Much has been written on the chronology of the kings and many endeavours have been made to readjust the Biblical figures so as to bring them into consistency with themselves and at the same time into conformity with the Assyrian dates. But, though the fact of there being errors in the Biblical figures is patent, it is not equally clear at what points the error lies, or how the available years ought to be redistributed between the various reigns. It is in any case evident that the accession of Jehu and Athaliah must be brought down from 884 to 842 B.C.; and this will involve, naturally, a corresponding reduction of the dates of the previous kings of both kingdoms, and of course, at the same time, of those of Solomon, David and Saul. The difficulty is, however, greatest in the 8th century. Here, in Judah, from the accession of Athaliah to the accession of Ahaz, tradition gives 143 years, whereas, in fact, there were but 106 years (842-736); and in Israel, from the death of Menahem to the fall of Samaria, it gives 31 years, whereas from 738 (assuming that Menahem died in that year) to 722 there are actually only 16 years. The years assigned by tradition to the reigns in both kingdoms in the middle part of the 8th century B.C. have thus to be materially reduced. But in the following period, from the fall of Samaria in 722 to the capture of Jerusalem by the Chaldaeans in 586, the Biblical dates, so far as we can judge, are substantially correct. (See further the table above.)
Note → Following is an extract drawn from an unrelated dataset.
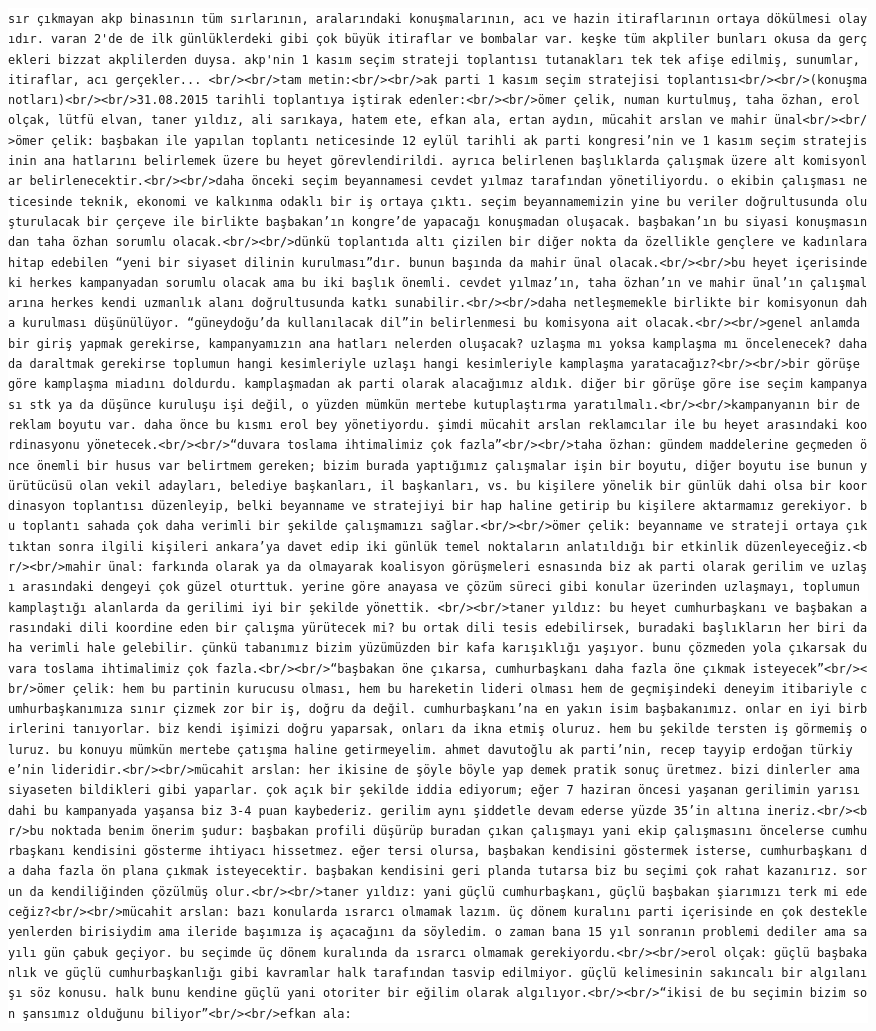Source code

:     sır çıkmayan akp binasının tüm sırlarının, aralarındaki konuşmalarının, acı ve hazin itiraflarının ortaya dökülmesi olayıdır. varan 2'de de ilk günlüklerdeki gibi çok büyük itiraflar ve bombalar var. keşke tüm akpliler bunları okusa da gerçekleri bizzat akplilerden duysa. akp'nin 1 kasım seçim strateji toplantısı tutanakları tek tek afişe edilmiş, sunumlar, itiraflar, acı gerçekler... <br/><br/>tam metin:<br/><br/>ak parti 1 kasım seçim stratejisi toplantısı<br/><br/>(konuşma notları)<br/><br/>31.08.2015 tarihli toplantıya iştirak edenler:<br/><br/>ömer çelik, numan kurtulmuş, taha özhan, erol olçak, lütfü elvan, taner yıldız, ali sarıkaya, hatem ete, efkan ala, ertan aydın, mücahit arslan ve mahir ünal<br/><br/>ömer çelik: başbakan ile yapılan toplantı neticesinde 12 eylül tarihli ak parti kongresi’nin ve 1 kasım seçim stratejisinin ana hatlarını belirlemek üzere bu heyet görevlendirildi. ayrıca belirlenen başlıklarda çalışmak üzere alt komisyonlar belirlenecektir.<br/><br/>daha önceki seçim beyannamesi cevdet yılmaz tarafından yönetiliyordu. o ekibin çalışması neticesinde teknik, ekonomi ve kalkınma odaklı bir iş ortaya çıktı. seçim beyannamemizin yine bu veriler doğrultusunda oluşturulacak bir çerçeve ile birlikte başbakan’ın kongre’de yapacağı konuşmadan oluşacak. başbakan’ın bu siyasi konuşmasından taha özhan sorumlu olacak.<br/><br/>dünkü toplantıda altı çizilen bir diğer nokta da özellikle gençlere ve kadınlara hitap edebilen “yeni bir siyaset dilinin kurulması”dır. bunun başında da mahir ünal olacak.<br/><br/>bu heyet içerisindeki herkes kampanyadan sorumlu olacak ama bu iki başlık önemli. cevdet yılmaz’ın, taha özhan’ın ve mahir ünal’ın çalışmalarına herkes kendi uzmanlık alanı doğrultusunda katkı sunabilir.<br/><br/>daha netleşmemekle birlikte bir komisyonun daha kurulması düşünülüyor. “güneydoğu’da kullanılacak dil”in belirlenmesi bu komisyona ait olacak.<br/><br/>genel anlamda bir giriş yapmak gerekirse, kampanyamızın ana hatları nelerden oluşacak? uzlaşma mı yoksa kamplaşma mı öncelenecek? daha da daraltmak gerekirse toplumun hangi kesimleriyle uzlaşı hangi kesimleriyle kamplaşma yaratacağız?<br/><br/>bir görüşe göre kamplaşma miadını doldurdu. kamplaşmadan ak parti olarak alacağımız aldık. diğer bir görüşe göre ise seçim kampanyası stk ya da düşünce kuruluşu işi değil, o yüzden mümkün mertebe kutuplaştırma yaratılmalı.<br/><br/>kampanyanın bir de reklam boyutu var. daha önce bu kısmı erol bey yönetiyordu. şimdi mücahit arslan reklamcılar ile bu heyet arasındaki koordinasyonu yönetecek.<br/><br/>“duvara toslama ihtimalimiz çok fazla”<br/><br/>taha özhan: gündem maddelerine geçmeden önce önemli bir husus var belirtmem gereken; bizim burada yaptığımız çalışmalar işin bir boyutu, diğer boyutu ise bunun yürütücüsü olan vekil adayları, belediye başkanları, il başkanları, vs. bu kişilere yönelik bir günlük dahi olsa bir koordinasyon toplantısı düzenleyip, belki beyanname ve stratejiyi bir hap haline getirip bu kişilere aktarmamız gerekiyor. bu toplantı sahada çok daha verimli bir şekilde çalışmamızı sağlar.<br/><br/>ömer çelik: beyanname ve strateji ortaya çıktıktan sonra ilgili kişileri ankara’ya davet edip iki günlük temel noktaların anlatıldığı bir etkinlik düzenleyeceğiz.<br/><br/>mahir ünal: farkında olarak ya da olmayarak koalisyon görüşmeleri esnasında biz ak parti olarak gerilim ve uzlaşı arasındaki dengeyi çok güzel oturttuk. yerine göre anayasa ve çözüm süreci gibi konular üzerinden uzlaşmayı, toplumun kamplaştığı alanlarda da gerilimi iyi bir şekilde yönettik. <br/><br/>taner yıldız: bu heyet cumhurbaşkanı ve başbakan arasındaki dili koordine eden bir çalışma yürütecek mi? bu ortak dili tesis edebilirsek, buradaki başlıkların her biri daha verimli hale gelebilir. çünkü tabanımız bizim yüzümüzden bir kafa karışıklığı yaşıyor. bunu çözmeden yola çıkarsak duvara toslama ihtimalimiz çok fazla.<br/><br/>“başbakan öne çıkarsa, cumhurbaşkanı daha fazla öne çıkmak isteyecek”<br/><br/>ömer çelik: hem bu partinin kurucusu olması, hem bu hareketin lideri olması hem de geçmişindeki deneyim itibariyle cumhurbaşkanımıza sınır çizmek zor bir iş, doğru da değil. cumhurbaşkanı’na en yakın isim başbakanımız. onlar en iyi birbirlerini tanıyorlar. biz kendi işimizi doğru yaparsak, onları da ikna etmiş oluruz. hem bu şekilde tersten iş görmemiş oluruz. bu konuyu mümkün mertebe çatışma haline getirmeyelim. ahmet davutoğlu ak parti’nin, recep tayyip erdoğan türkiye’nin lideridir.<br/><br/>mücahit arslan: her ikisine de şöyle böyle yap demek pratik sonuç üretmez. bizi dinlerler ama siyaseten bildikleri gibi yaparlar. çok açık bir şekilde iddia ediyorum; eğer 7 haziran öncesi yaşanan gerilimin yarısı dahi bu kampanyada yaşansa biz 3-4 puan kaybederiz. gerilim aynı şiddetle devam ederse yüzde 35’in altına ineriz.<br/><br/>bu noktada benim önerim şudur: başbakan profili düşürüp buradan çıkan çalışmayı yani ekip çalışmasını öncelerse cumhurbaşkanı kendisini gösterme ihtiyacı hissetmez. eğer tersi olursa, başbakan kendisini göstermek isterse, cumhurbaşkanı da daha fazla ön plana çıkmak isteyecektir. başbakan kendisini geri planda tutarsa biz bu seçimi çok rahat kazanırız. sorun da kendiliğinden çözülmüş olur.<br/><br/>taner yıldız: yani güçlü cumhurbaşkanı, güçlü başbakan şiarımızı terk mi edeceğiz?<br/><br/>mücahit arslan: bazı konularda ısrarcı olmamak lazım. üç dönem kuralını parti içerisinde en çok destekleyenlerden birisiydim ama ileride başımıza iş açacağını da söyledim. o zaman bana 15 yıl sonranın problemi dediler ama sayılı gün çabuk geçiyor. bu seçimde üç dönem kuralında da ısrarcı olmamak gerekiyordu.<br/><br/>erol olçak: güçlü başbakanlık ve güçlü cumhurbaşkanlığı gibi kavramlar halk tarafından tasvip edilmiyor. güçlü kelimesinin sakıncalı bir algılanışı söz konusu. halk bunu kendine güçlü yani otoriter bir eğilim olarak algılıyor.<br/><br/>“ikisi de bu seçimin bizim son şansımız olduğunu biliyor”<br/><br/>efkan ala:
4. From the Destruction of Jerusalem in 586 to the close of the Old Testament History.—Here, though it is true that there are events in the Biblical history which are not fully or unambiguously dated, there is otherwise no difficulty. The lengths of the reigns of Nebuchadrezzar and his successors on the throne of Babylon, and also, after the conquest of Babylon, of Cyrus and the following Persian kings, are known from the “Canon of Ptolemy,” referred to above, the particulars in which, for the earlier part of this period, are also confirmed by the testimony of the monuments.
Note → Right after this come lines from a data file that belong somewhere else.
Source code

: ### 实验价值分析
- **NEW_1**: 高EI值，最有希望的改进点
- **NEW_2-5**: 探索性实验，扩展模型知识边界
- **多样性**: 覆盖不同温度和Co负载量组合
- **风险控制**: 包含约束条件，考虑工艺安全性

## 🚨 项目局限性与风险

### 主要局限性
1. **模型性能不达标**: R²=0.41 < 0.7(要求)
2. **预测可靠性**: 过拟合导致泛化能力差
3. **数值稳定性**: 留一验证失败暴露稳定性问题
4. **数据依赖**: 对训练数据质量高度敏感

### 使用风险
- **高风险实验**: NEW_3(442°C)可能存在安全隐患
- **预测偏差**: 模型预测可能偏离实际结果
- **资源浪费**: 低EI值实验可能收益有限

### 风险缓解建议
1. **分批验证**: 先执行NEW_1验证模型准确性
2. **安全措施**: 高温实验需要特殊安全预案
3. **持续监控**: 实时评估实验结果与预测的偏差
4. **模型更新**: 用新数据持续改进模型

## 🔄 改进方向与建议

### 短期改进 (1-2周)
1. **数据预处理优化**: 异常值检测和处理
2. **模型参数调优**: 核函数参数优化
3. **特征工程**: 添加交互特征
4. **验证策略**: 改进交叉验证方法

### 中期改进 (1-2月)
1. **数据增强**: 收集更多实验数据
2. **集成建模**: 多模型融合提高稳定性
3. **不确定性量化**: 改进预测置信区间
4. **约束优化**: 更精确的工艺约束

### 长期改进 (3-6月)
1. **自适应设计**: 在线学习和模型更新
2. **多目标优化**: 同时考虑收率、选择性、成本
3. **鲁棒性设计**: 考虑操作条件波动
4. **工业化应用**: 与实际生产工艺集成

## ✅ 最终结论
See, for further information on the subject, the article [Chronology], and the same heading in the Encyclopedia Biblica, cols. 773-799, with the literature referred to on col. 819 (especially the writings of Nöldeke, Wellhausen, and Kamphausen there mentioned).

(S. R. D.)

(B) New Testament.

1. Canon.

The New Testament is the collection of the Sacred Books of Christians. It forms in the Bible the distinctive possession of Christians, just as the Old Testament is the collection of Sacred Books which Christians share with Jews. Every term in the definition is significant and has a history. There are, first, the Books; then, the Collection; then, the Sacred Volume, complete as such in idea, though not as yet complete in its actual contents; and, lastly, the Sacred Volume in its full dimensions, as it has come down to us.

There is a double development, of quality and of quantity; of quality, as to the estimate formed of the books, their increasing recognition as sacred; and of quantity, by which the books so recognized were gradually brought up to their present number. Our duty will be to describe this double process, and we shall do so under the four heads: (α) The Growth of a specifically Christian Literature; (β) The Collection of the Books into a single volume, made up of ordered groups; (γ) The investing of this volume with the character of a Sacred Book; and (δ) The gradual settlement by which the volume assumed its present dimensions, neither less nor more.
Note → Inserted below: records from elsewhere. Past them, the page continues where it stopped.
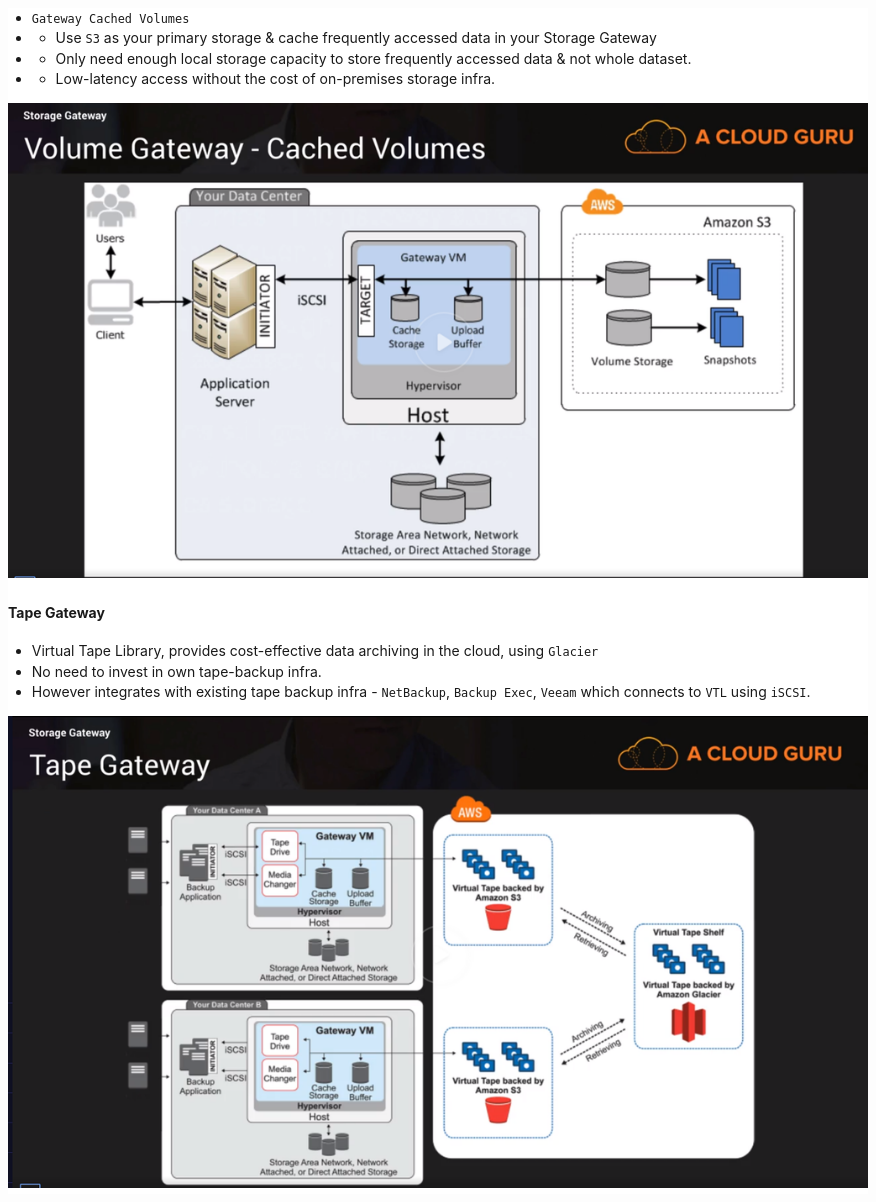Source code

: - `Gateway Cached Volumes`
- - Use `S3` as your primary storage & cache frequently accessed data in your Storage Gateway
- - Only need enough local storage capacity to store frequently accessed data & not whole dataset.
- - Low-latency access without the cost of on-premises storage infra.

![Volume Gateway Cached](./cached-gw.PNG)

#### Tape Gateway

- Virtual Tape Library, provides cost-effective data archiving in the cloud, using `Glacier`
- No need to invest in own tape-backup infra.
- However integrates with existing tape backup infra - `NetBackup`, `Backup Exec`, `Veeam` which connects to `VTL` using `iSCSI`.

![Tape Gateway](./tape-gw.PNG)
The model throughout was the Old Testament. The result was attained when there was a definite volume called the New Testament by the side of the earlier volume called the Old Testament, complete like it, and like it endowed with the attributes of a Sacred Book. This is the consummation towards which events had been steadily moving—not at first consciously, for it was some time before the tendencies at work were consciously realized—but ending at last in the complete equation of Old Testament and New, and in the bracketing together of both as the first and second volumes of a single Bible. This is the process that we shall have to describe. And because the process before us is the gradual assimilation of New Testament and Old Testament, we shall have to include at each step all that bears upon this. For instance, at starting, it will not be enough for us simply to tell the story how the Books of the New Testament came to be written, but we shall have to point out what there was about them which fitted them to be what they afterwards became, what inherent qualities they possessed which suggested the estimate ultimately put upon them; in others words, how they came to be not only a collection of Christian books, but a collection of Christian sacred books, or part of a Bible.